I'm a physicist who's research has lead him into the theory of stochastic differential equations. If this question is not appropriate for this forum, please feel free to delete it.
So I've been following through Bernt Oksendal's Stochastic Differential Equations: An Introduction with Applications (5th edition). In it, he discusses a time homogeneous, one dimensional stochastic process $\{X_t\}_{t \ge 0}$, which solves the SDE $$ dX_t = a(X_t) dt + b(X_t) dW_t, \quad X_0 = x_0 \quad \mathbb{P} - a.s. $$ (This of course assumes that $a(\cdot)$ and $b(\cdot)$ are Ito integrable and I'm happy to take them as smooth infinitely differentiable bounded functions that vanish at infinity.) My question involves considering two additional (smooth) functions $f(x)$ and $g(x)$ where $f(x) \ne g(x)$ in general but do satisfy the equality, $$ f(x_0) = g(x_0). $$
My question is given this equality, must we conclude from the backward Kolomogorov equation that $$ \mathbb{E}(f(X_T) ) = \mathbb{E}(g(X_T) ) $$ for any time $T \ge 0$?
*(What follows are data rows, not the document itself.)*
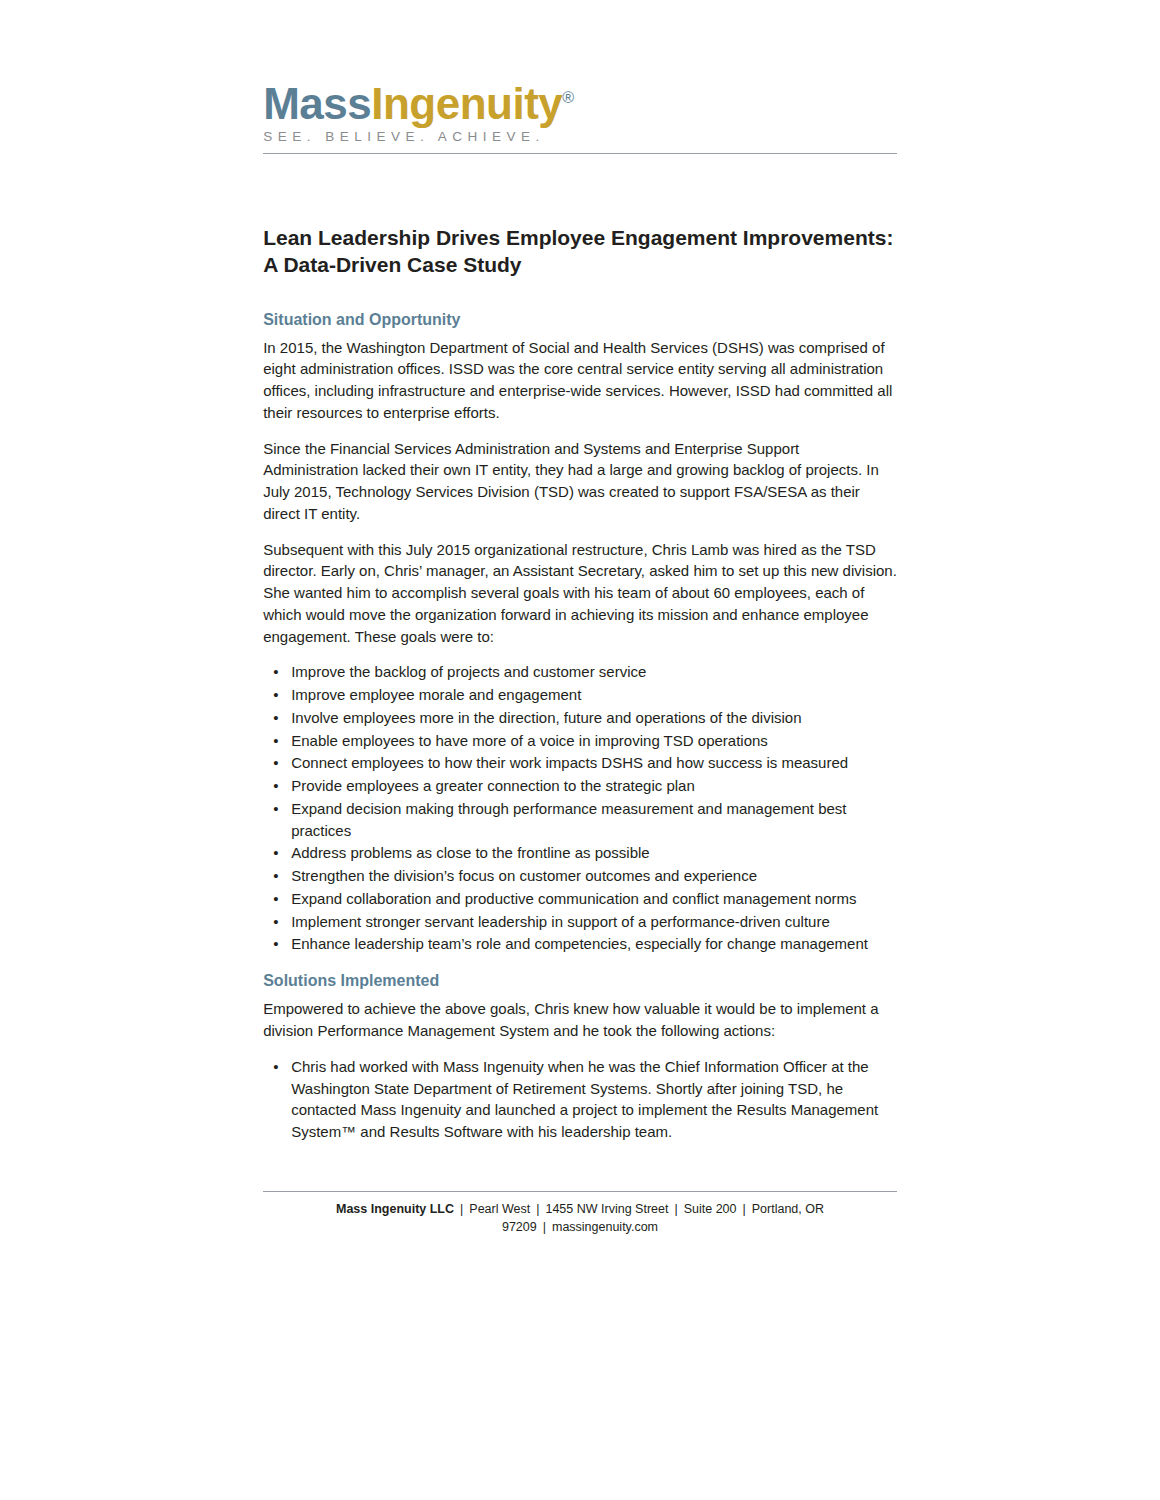Mass Ingenuity®
SEE. BELIEVE. ACHIEVE.
Lean Leadership Drives Employee Engagement Improvements:
A Data-Driven Case Study
Situation and Opportunity
In 2015, the Washington Department of Social and Health Services (DSHS) was comprised of eight administration offices. ISSD was the core central service entity serving all administration offices, including infrastructure and enterprise-wide services. However, ISSD had committed all their resources to enterprise efforts.
Since the Financial Services Administration and Systems and Enterprise Support Administration lacked their own IT entity, they had a large and growing backlog of projects. In July 2015, Technology Services Division (TSD) was created to support FSA/SESA as their direct IT entity.
Subsequent with this July 2015 organizational restructure, Chris Lamb was hired as the TSD director. Early on, Chris’ manager, an Assistant Secretary, asked him to set up this new division. She wanted him to accomplish several goals with his team of about 60 employees, each of which would move the organization forward in achieving its mission and enhance employee engagement. These goals were to:
Improve the backlog of projects and customer service
Improve employee morale and engagement
Involve employees more in the direction, future and operations of the division
Enable employees to have more of a voice in improving TSD operations
Connect employees to how their work impacts DSHS and how success is measured
Provide employees a greater connection to the strategic plan
Expand decision making through performance measurement and management best practices
Address problems as close to the frontline as possible
Strengthen the division’s focus on customer outcomes and experience
Expand collaboration and productive communication and conflict management norms
Implement stronger servant leadership in support of a performance-driven culture
Enhance leadership team’s role and competencies, especially for change management
Solutions Implemented
Empowered to achieve the above goals, Chris knew how valuable it would be to implement a division Performance Management System and he took the following actions:
Chris had worked with Mass Ingenuity when he was the Chief Information Officer at the Washington State Department of Retirement Systems. Shortly after joining TSD, he contacted Mass Ingenuity and launched a project to implement the Results Management System™ and Results Software with his leadership team.
Mass Ingenuity LLC|Pearl West|1455 NW Irving Street|Suite 200|Portland, OR 97209|massingenuity.com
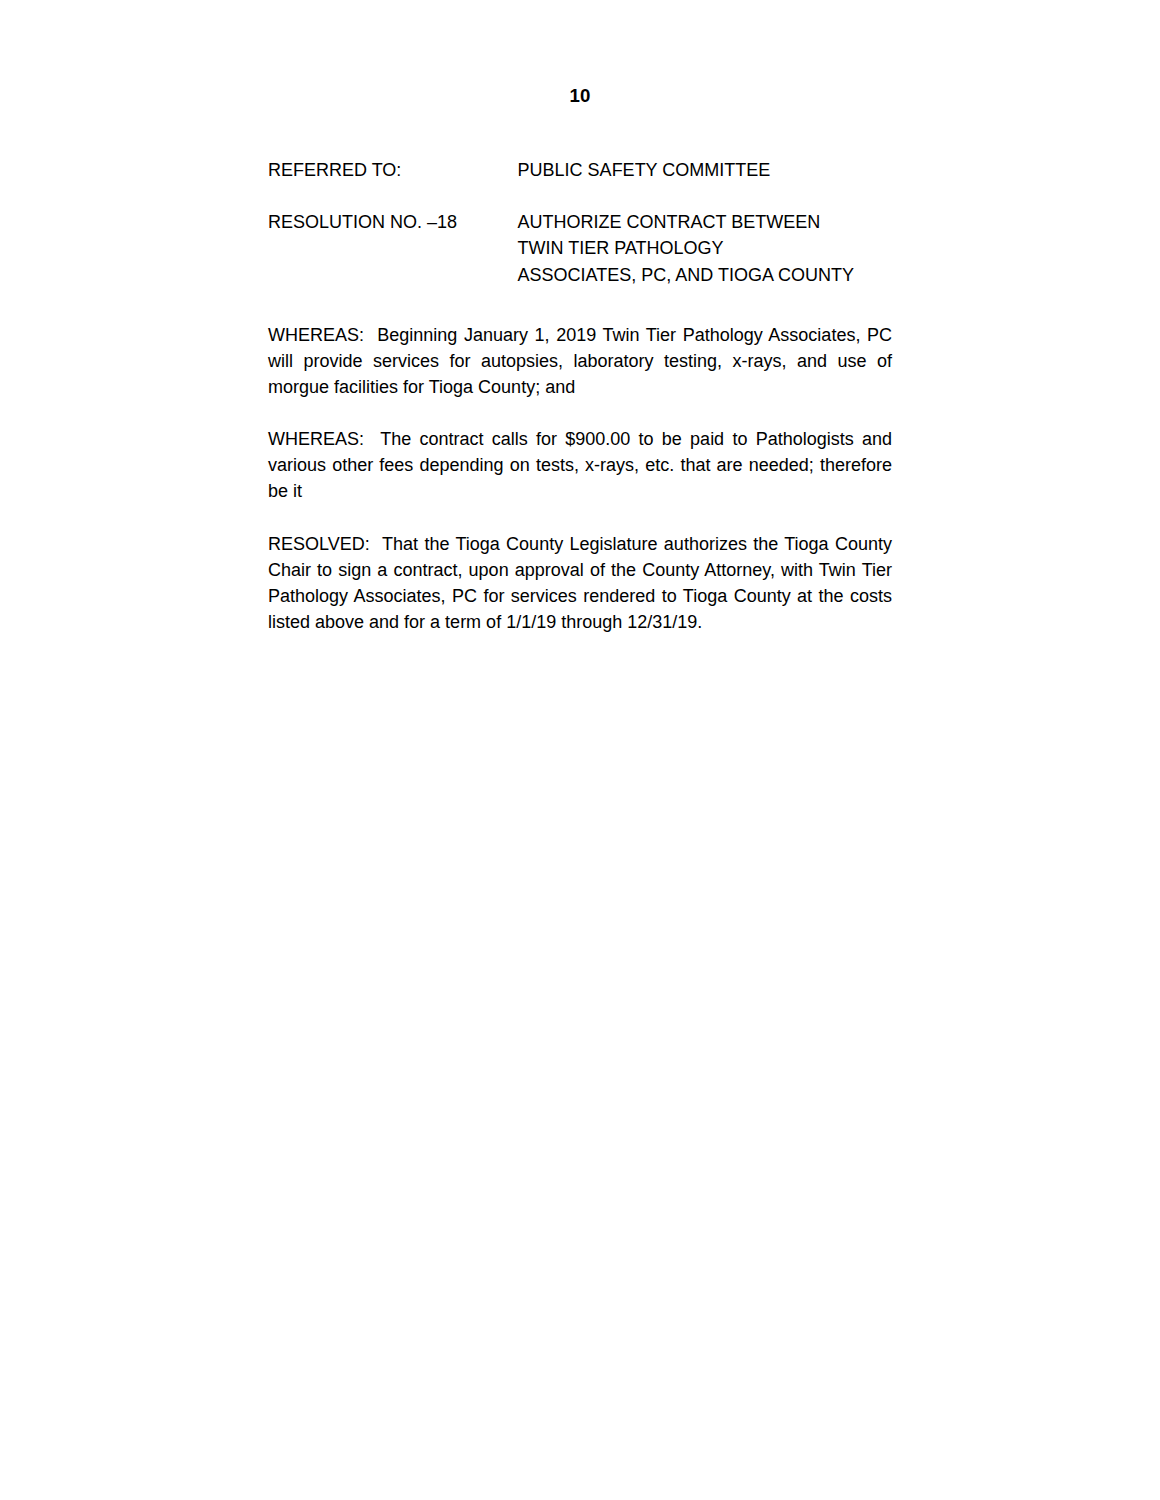10
| REFERRED TO: | PUBLIC SAFETY COMMITTEE |
| RESOLUTION NO. –18 | AUTHORIZE CONTRACT BETWEEN TWIN TIER PATHOLOGY ASSOCIATES, PC, AND TIOGA COUNTY |
WHEREAS: Beginning January 1, 2019 Twin Tier Pathology Associates, PC will provide services for autopsies, laboratory testing, x-rays, and use of morgue facilities for Tioga County; and
WHEREAS: The contract calls for $900.00 to be paid to Pathologists and various other fees depending on tests, x-rays, etc. that are needed; therefore be it
RESOLVED: That the Tioga County Legislature authorizes the Tioga County Chair to sign a contract, upon approval of the County Attorney, with Twin Tier Pathology Associates, PC for services rendered to Tioga County at the costs listed above and for a term of 1/1/19 through 12/31/19.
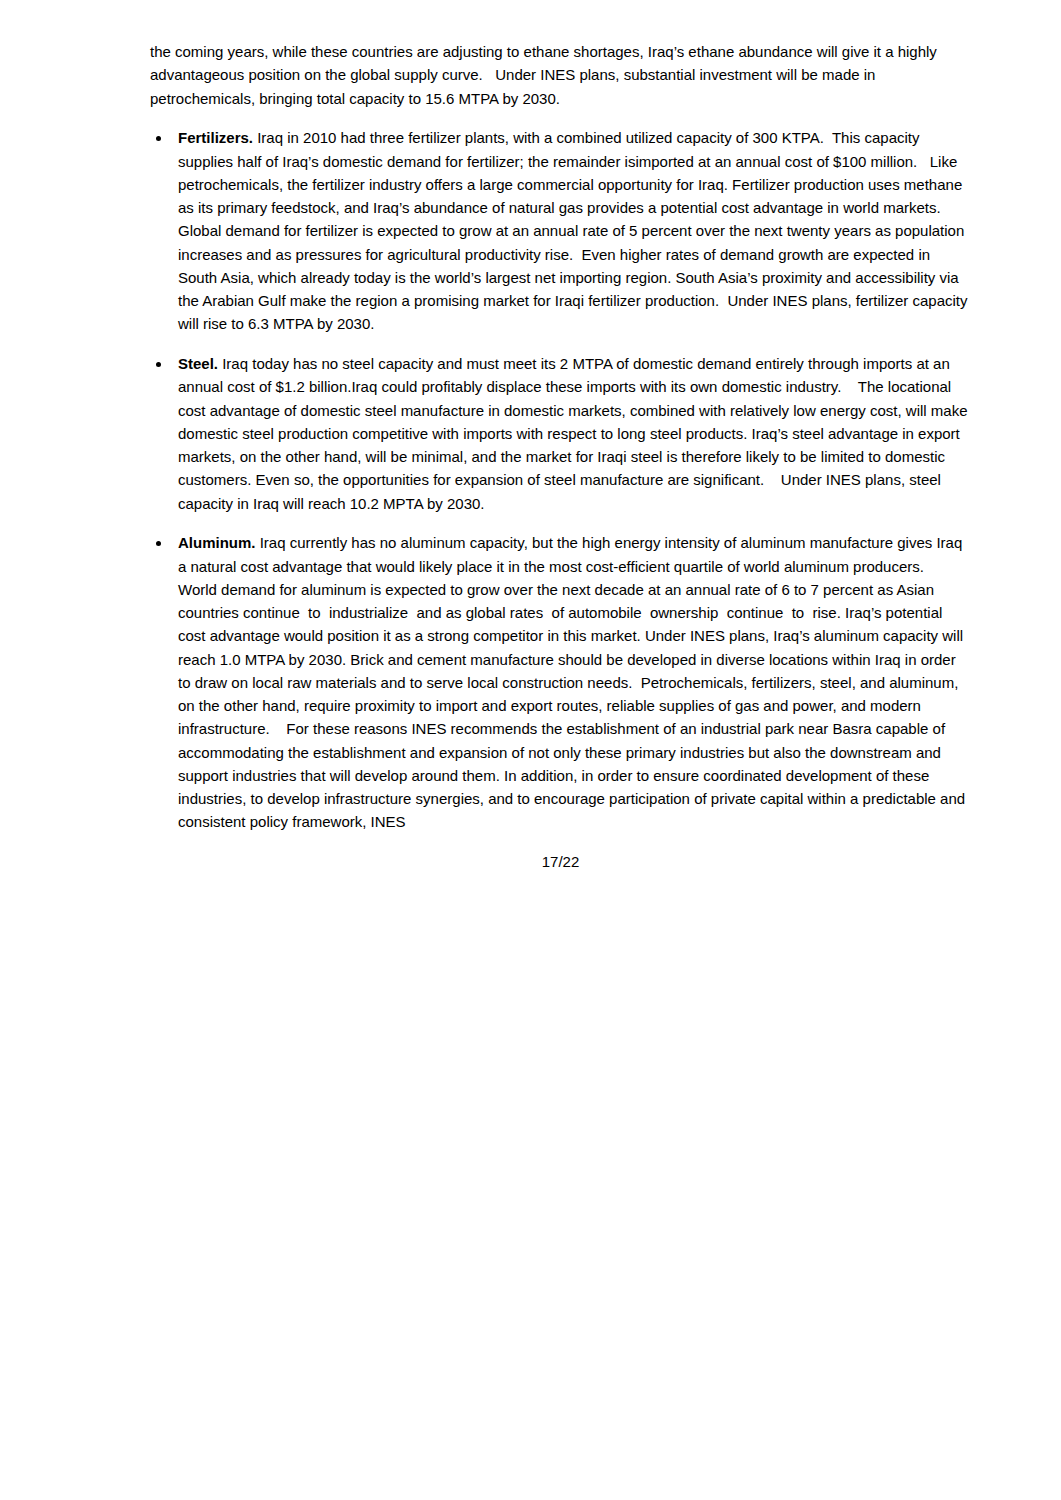the coming years, while these countries are adjusting to ethane shortages, Iraq’s ethane abundance will give it a highly advantageous position on the global supply curve. Under INES plans, substantial investment will be made in petrochemicals, bringing total capacity to 15.6 MTPA by 2030.
Fertilizers. Iraq in 2010 had three fertilizer plants, with a combined utilized capacity of 300 KTPA. This capacity supplies half of Iraq’s domestic demand for fertilizer; the remainder isimported at an annual cost of $100 million. Like petrochemicals, the fertilizer industry offers a large commercial opportunity for Iraq. Fertilizer production uses methane as its primary feedstock, and Iraq’s abundance of natural gas provides a potential cost advantage in world markets. Global demand for fertilizer is expected to grow at an annual rate of 5 percent over the next twenty years as population increases and as pressures for agricultural productivity rise. Even higher rates of demand growth are expected in South Asia, which already today is the world’s largest net importing region. South Asia’s proximity and accessibility via the Arabian Gulf make the region a promising market for Iraqi fertilizer production. Under INES plans, fertilizer capacity will rise to 6.3 MTPA by 2030.
Steel. Iraq today has no steel capacity and must meet its 2 MTPA of domestic demand entirely through imports at an annual cost of $1.2 billion.Iraq could profitably displace these imports with its own domestic industry. The locational cost advantage of domestic steel manufacture in domestic markets, combined with relatively low energy cost, will make domestic steel production competitive with imports with respect to long steel products. Iraq’s steel advantage in export markets, on the other hand, will be minimal, and the market for Iraqi steel is therefore likely to be limited to domestic customers. Even so, the opportunities for expansion of steel manufacture are significant. Under INES plans, steel capacity in Iraq will reach 10.2 MPTA by 2030.
Aluminum. Iraq currently has no aluminum capacity, but the high energy intensity of aluminum manufacture gives Iraq a natural cost advantage that would likely place it in the most cost-efficient quartile of world aluminum producers. World demand for aluminum is expected to grow over the next decade at an annual rate of 6 to 7 percent as Asian countries continue to industrialize and as global rates of automobile ownership continue to rise. Iraq’s potential cost advantage would position it as a strong competitor in this market. Under INES plans, Iraq’s aluminum capacity will reach 1.0 MTPA by 2030. Brick and cement manufacture should be developed in diverse locations within Iraq in order to draw on local raw materials and to serve local construction needs. Petrochemicals, fertilizers, steel, and aluminum, on the other hand, require proximity to import and export routes, reliable supplies of gas and power, and modern infrastructure. For these reasons INES recommends the establishment of an industrial park near Basra capable of accommodating the establishment and expansion of not only these primary industries but also the downstream and support industries that will develop around them. In addition, in order to ensure coordinated development of these industries, to develop infrastructure synergies, and to encourage participation of private capital within a predictable and consistent policy framework, INES
17/22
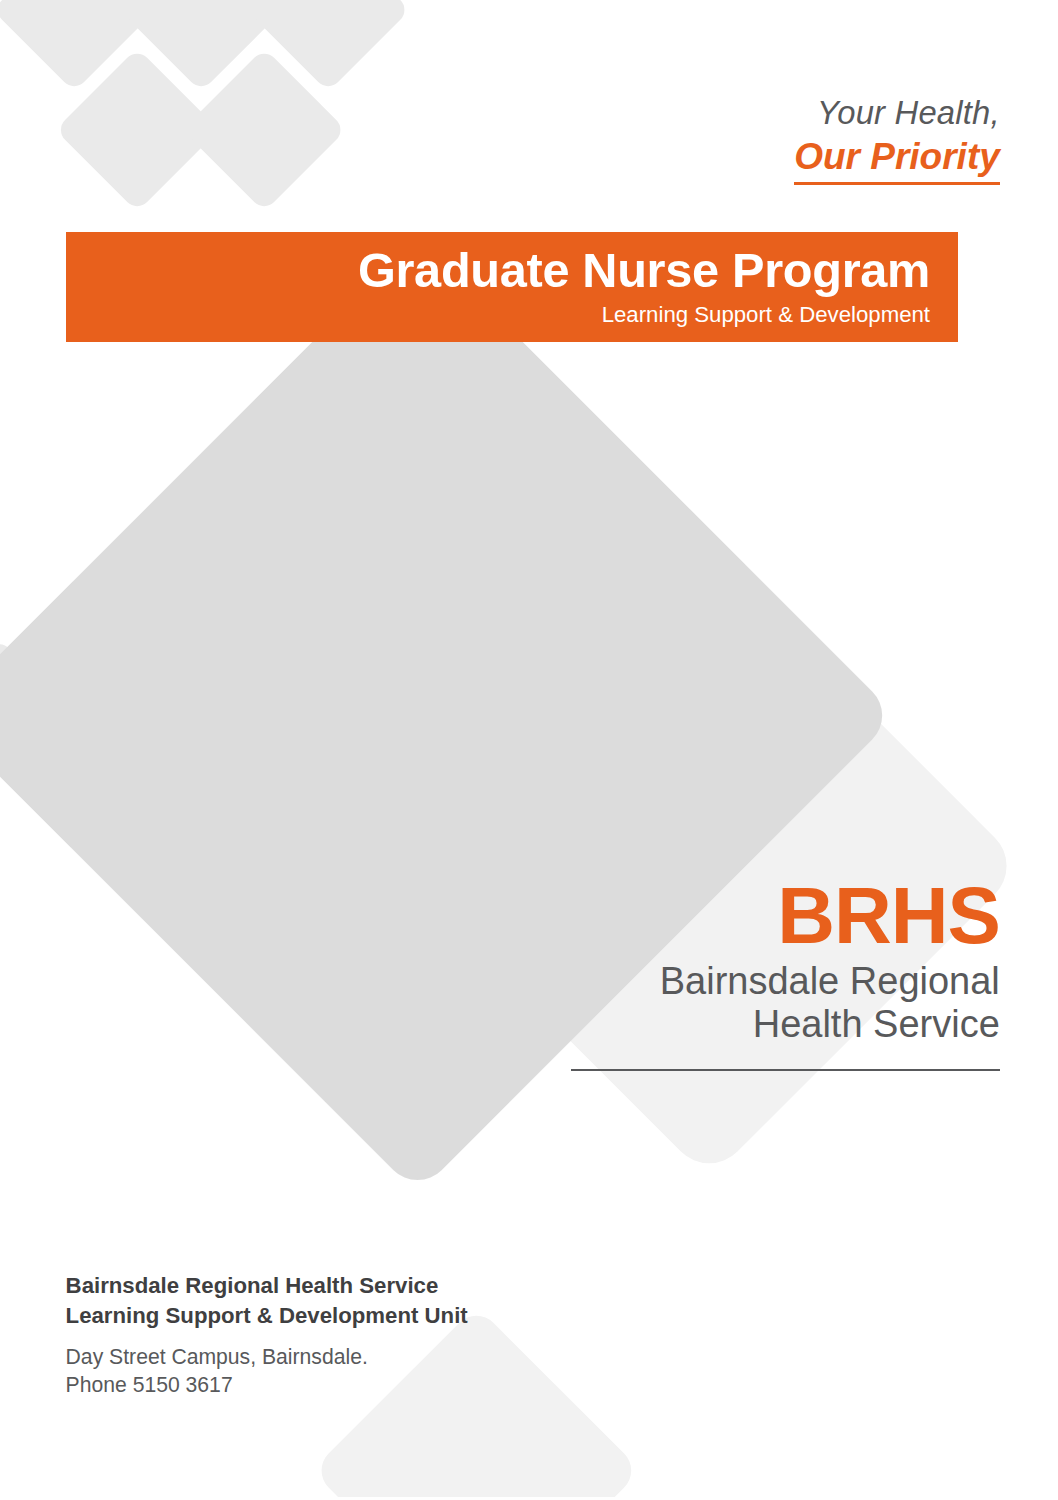Your Health,
Our Priority
Graduate Nurse Program
Learning Support & Development
BRHS
Bairnsdale Regional
Health Service
Bairnsdale Regional Health Service
Learning Support & Development Unit
Day Street Campus, Bairnsdale.
Phone 5150 3617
I am lead to this conclusion because the backward Kolmogorov equation says that, we can consider $$ u(t, x_0) = \mathbb{E}( g(X_t) ) $$ where $u(t, x)$ solves the PDE $$ \frac{\partial}{\partial t} u(t, x) = a(x) \frac{\partial u}{\partial x} (t, x) + \frac{1}{2}b(x) \frac{\partial^2u}{\partial x^2} (t, x) $$ with the initial condition, $u(0, x_0) = g(x_0)$.
Now instead of considering $g$ we considered the function $\mathbb{E}( f(X_t) )$. I believe I would write down the same equation subject to the same initial condition. This leads me to conclude that $ \mathbb{E}(f(X_T) ) = \mathbb{E}(g(X_T) )$, regardless of how $f(x)$ and $g(x)$ may behave away from $x_0$.
My intuition says this is not correct and that the derivative information about $f$ and $g$ must be factored into it some how. Is it that the initial condition is really a boundary condition and we are really saying that $u(0, x) = g(x)$ for any $x$?
Having typed this out I think I might have answered my own question, but any feedback would be appreciated!
thanks.